7) Hot Summer Weather Can Increase Power Plant Demand for Gas
Temperatures also can have an effect on prices in the cooling season as many electric power plants that are operated to meet air conditioning needs in the summer are fueled by natural gas. Hotter-than-normal temperatures can increase gas demand and push up prices.
8) NG Supplies Held in Storage Play a Key Role in Meeting Peak Demand
The overall supply picture is also influenced by the level of gas held in underground storage fields. Natural gas in storage is a critical supply component during the heating season that helps satisfy sudden shifts in supply and demand, accommodates stable production rates, and supports pipeline operations and hub services. Levels of natural gas in storage typically increase during the refill season (April through October), when demand for natural gas is low, and decrease during the heating season (November through March), when space heating demand for natural gas is high. Natural gas in storage represents an incremental source of supply immediately available to the market, which can ameliorate the effects of increased demand for natural gas, or other supply disruptions, on prices.

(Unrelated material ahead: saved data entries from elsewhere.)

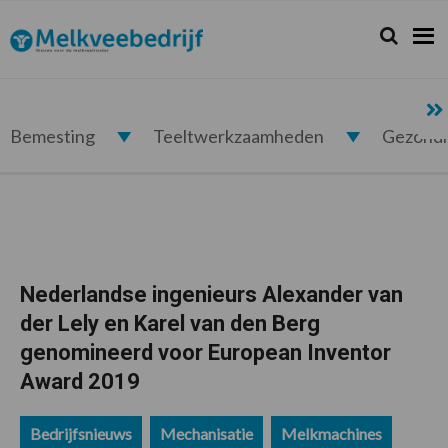
Spring
Door
Spring
Spring
naar
naar
naar
naar
Zoeken...
Zoek
Melkveebedrijf.nl
de
de
de
de
hoofdnavigatie
hoofd
eerste
voettekst
inhoud
sidebar
Bemesting
Teeltwerkzaamheden
Gezond
Nederlandse ingenieurs Alexander van
der Lely en Karel van den Berg
genomineerd voor European Inventor
Award 2019
Bedrijfsnieuws
Mechanisatie
Melkmachines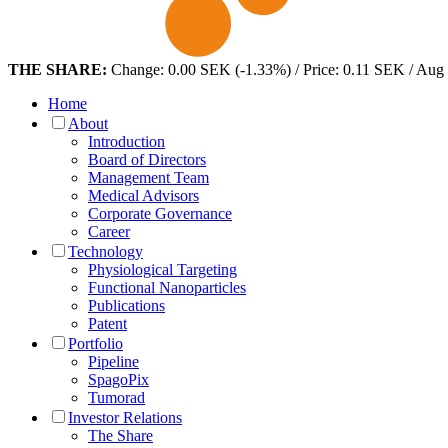
THE SHARE:
Change: 0.00 SEK (-1.33%) / Price: 0.11 SEK / Aug
Home
About
Introduction
Board of Directors
Management Team
Medical Advisors
Corporate Governance
Career
Technology
Physiological Targeting
Functional Nanoparticles
Publications
Patent
Portfolio
Pipeline
SpagoPix
Tumorad
Investor Relations
The Share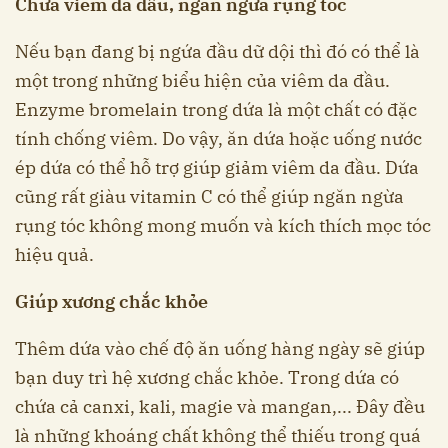
Chữa viêm da đầu, ngăn ngừa rụng tóc
Nếu bạn đang bị ngứa đầu dữ dội thì đó có thể là
một trong những biểu hiện của viêm da đầu.
Enzyme bromelain trong dứa là một chất có đặc
tính chống viêm. Do vậy, ăn dứa hoặc uống nước
ép dứa có thể hỗ trợ giúp giảm viêm da đầu. Dứa
cũng rất giàu vitamin C có thể giúp ngăn ngừa
rụng tóc không mong muốn và kích thích mọc tóc
hiệu quả.
Giúp xương chắc khỏe
Thêm dứa vào chế độ ăn uống hàng ngày sẽ giúp
bạn duy trì hệ xương chắc khỏe. Trong dứa có
chứa cả canxi, kali, magie và mangan,... Đây đều
là những khoáng chất không thể thiếu trong quá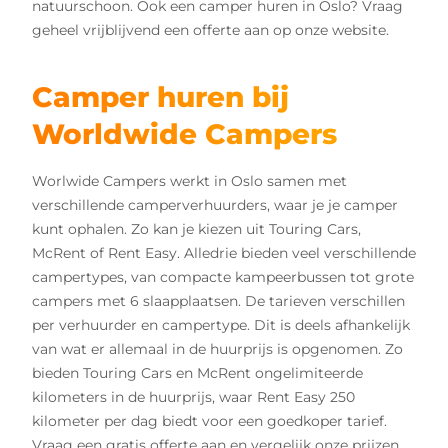
natuurschoon. Ook een camper huren in Oslo? Vraag
geheel vrijblijvend een offerte aan op onze website.
Camper huren bij
Worldwide Campers
Worlwide Campers werkt in Oslo samen met
verschillende camperverhuurders, waar je je camper
kunt ophalen. Zo kan je kiezen uit Touring Cars,
McRent of Rent Easy. Alledrie bieden veel verschillende
campertypes, van compacte kampeerbussen tot grote
campers met 6 slaapplaatsen. De tarieven verschillen
per verhuurder en campertype. Dit is deels afhankelijk
van wat er allemaal in de huurprijs is opgenomen. Zo
bieden Touring Cars en McRent ongelimiteerde
kilometers in de huurprijs, waar Rent Easy 250
kilometer per dag biedt voor een goedkoper tarief.
Vraag een gratis offerte aan en vergelijk onze prijzen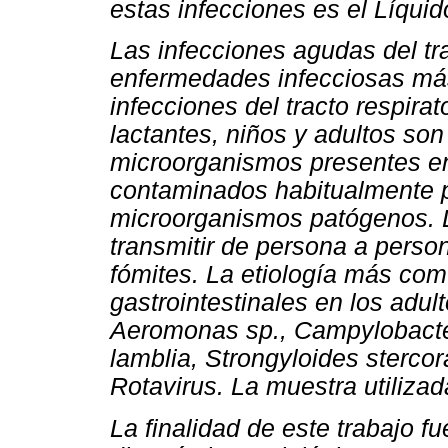
estas infecciones es el Líquid
Las infecciones agudas del tra
enfermedades infecciosas más
infecciones del tracto respira
lactantes, niños y adultos s
microorganismos presentes en
contaminados habitualmente 
microorganismos patógenos. 
transmitir de persona a person
fómites. La etiología más com
gastrointestinales en los adul
Aeromonas sp., Campylobacter
lamblia, Strongyloides stercora
Rotavirus. La muestra utilizada
La finalidad de este trabajo f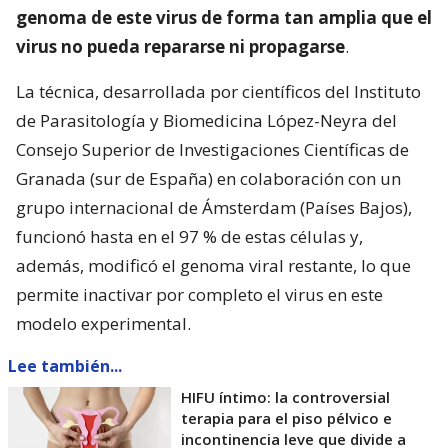
genoma de este virus de forma tan amplia que el
virus no pueda repararse ni propagarse
.
La técnica, desarrollada por científicos del Instituto
de Parasitología y Biomedicina López-Neyra del
Consejo Superior de Investigaciones Científicas de
Granada (sur de España) en colaboración con un
grupo internacional de Ámsterdam (Países Bajos),
funcionó hasta en el 97 % de estas células y,
además, modificó el genoma viral restante, lo que
permite inactivar por completo el virus en este
modelo experimental.
Lee también...
HIFU íntimo: la controversial
terapia para el piso pélvico e
incontinencia leve que divide a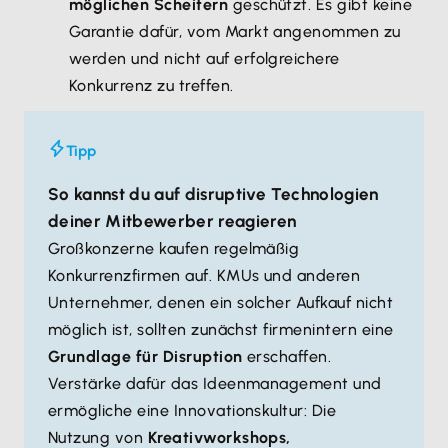
möglichen Scheitern
geschützt. Es gibt keine
Garantie dafür, vom Markt angenommen zu
werden und nicht auf erfolgreichere
Konkurrenz zu treffen.
Tipp
So kannst du auf disruptive Technologien
deiner Mitbewerber reagieren
Großkonzerne kaufen regelmäßig
Konkurrenzfirmen auf. KMUs und anderen
Unternehmer, denen ein solcher Aufkauf nicht
möglich ist, sollten zunächst firmenintern eine
Grundlage für Disruption
erschaffen.
Verstärke dafür das Ideenmanagement und
ermögliche eine Innovationskultur: Die
Nutzung von
Kreativworkshops,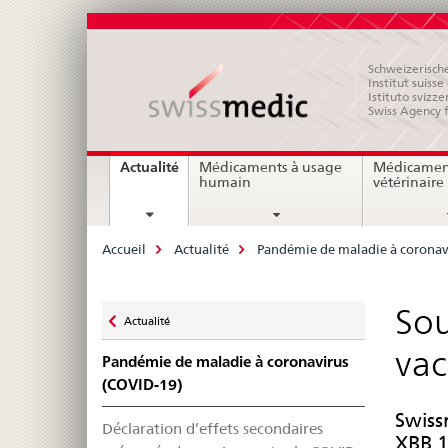
Schweizerische
Institut suiss
Istituto svizze
Swiss Agency 
Navigation
current
Actualité
Médicaments à usage
Médicamen
page
humain
vétérinaire
Breadcrumb
Accueil
Actualité
Pandémie de maladie à coronav
Zurück
Sou
Actualité
zu
vac
Pandémie de maladie à coronavirus
(COVID-19)
Swiss
Déclaration d’effets secondaires
XBB.1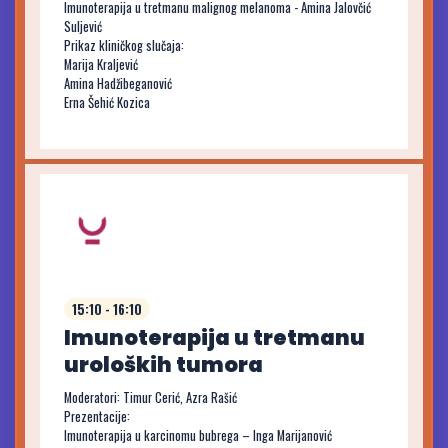
Imunoterapija u tretmanu malignog melanoma - Amina Jalovčić
Suljević
Prikaz kliničkog slučaja:
Marija Kraljević
Amina Hadžibeganović
Erna Šehić Kozica
15:10 - 16:10
Imunoterapija u tretmanu
uroloških tumora
Moderatori: Timur Cerić, Azra Rašić
Prezentacije:
Imunoterapija u karcinomu bubrega – Inga Marijanović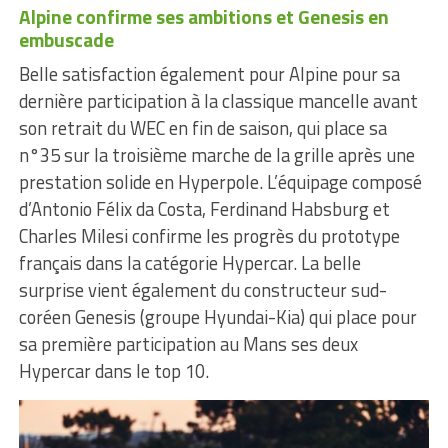
Alpine confirme ses ambitions et Genesis en
embuscade
Belle satisfaction également pour Alpine pour sa
dernière participation à la classique mancelle avant
son retrait du WEC en fin de saison, qui place sa
n°35 sur la troisième marche de la grille après une
prestation solide en Hyperpole. L’équipage composé
d’Antonio Félix da Costa, Ferdinand Habsburg et
Charles Milesi confirme les progrès du prototype
français dans la catégorie Hypercar. La belle
surprise vient également du constructeur sud-
coréen Genesis (groupe Hyundai-Kia) qui place pour
sa première participation au Mans ses deux
Hypercar dans le top 10.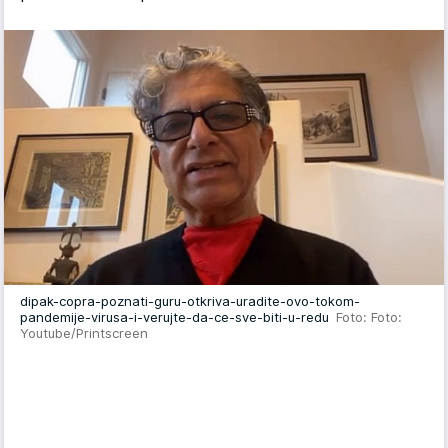
dipak-copra-poznati-guru-otkriva-uradite-ovo-tokom-
pandemije-virusa-i-verujte-da-ce-sve-biti-u-redu
Foto: Foto:
Youtube/Printscreen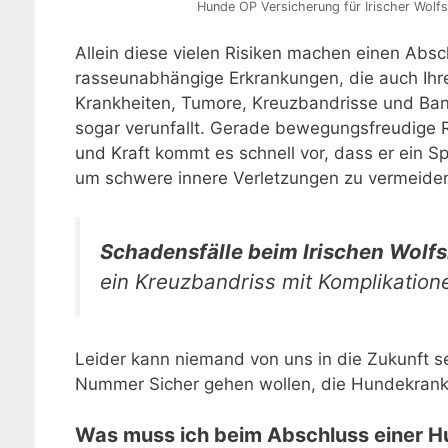
Hunde OP Versicherung für Irischer Wolf
Allein diese vielen Risiken machen einen Abs
rasseunabhängige Erkrankungen, die auch Ihr
Krankheiten, Tumore, Kreuzbandrisse und Band
sogar verunfallt. Gerade bewegungsfreudige R
und Kraft kommt es schnell vor, dass er ein S
um schwere innere Verletzungen zu vermeide
Schadensfälle beim Irischen Wolfs
ein Kreuzbandriss mit Komplikatione
Leider kann niemand von uns in die Zukunft se
Nummer Sicher gehen wollen, die Hundekranke
Was muss ich beim Abschluss einer H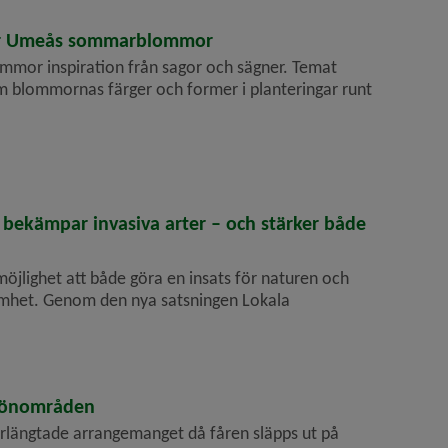
för Umeås sommarblommor
mor inspiration från sagor och sägner. Temat
 blommornas färger och former i planteringar runt
 bekämpar invasiva arter – och stärker både
öjlighet att både göra en insats för naturen och
ksamhet. Genom den nya satsningen Lokala
grönområden
erlängtade arrangemanget då fåren släpps ut på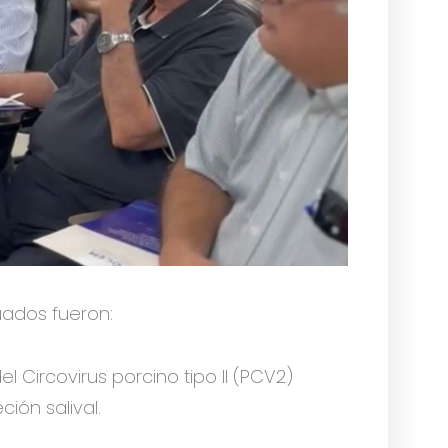
uados fueron:
Circovirus porcino tipo II (PCV2)
ión salival.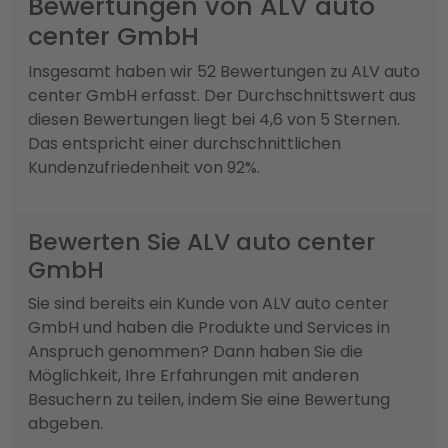
Bewertungen von ALV auto
center GmbH
Insgesamt haben wir 52 Bewertungen zu ALV auto
center GmbH erfasst. Der Durchschnittswert aus
diesen Bewertungen liegt bei 4,6 von 5 Sternen.
Das entspricht einer durchschnittlichen
Kundenzufriedenheit von 92%.
Bewerten Sie ALV auto center
GmbH
Sie sind bereits ein Kunde von ALV auto center
GmbH und haben die Produkte und Services in
Anspruch genommen? Dann haben Sie die
Möglichkeit, Ihre Erfahrungen mit anderen
Besuchern zu teilen, indem Sie eine Bewertung
abgeben.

9) Oil Prices Can Influence Natural Gas Prices
Some large-volume gas consumers (primarily industrial consumers and electricity generators) can switch between natural gas and oil, depending on the prices of each. Natural gas and coal markets can also interact when the price of natural gas falls significantly. Electricity generation using natural gas can even become attractive relative to coal-fired electricity generation in some areas of the Country. Because of this interrelation between fuel markets, when oil prices fall, the shift in demand from natural gas to oil pulls gas prices downward. When oil prices rise relative to natural gas prices, there may be switching from oil to natural gas, pushing gas prices upward.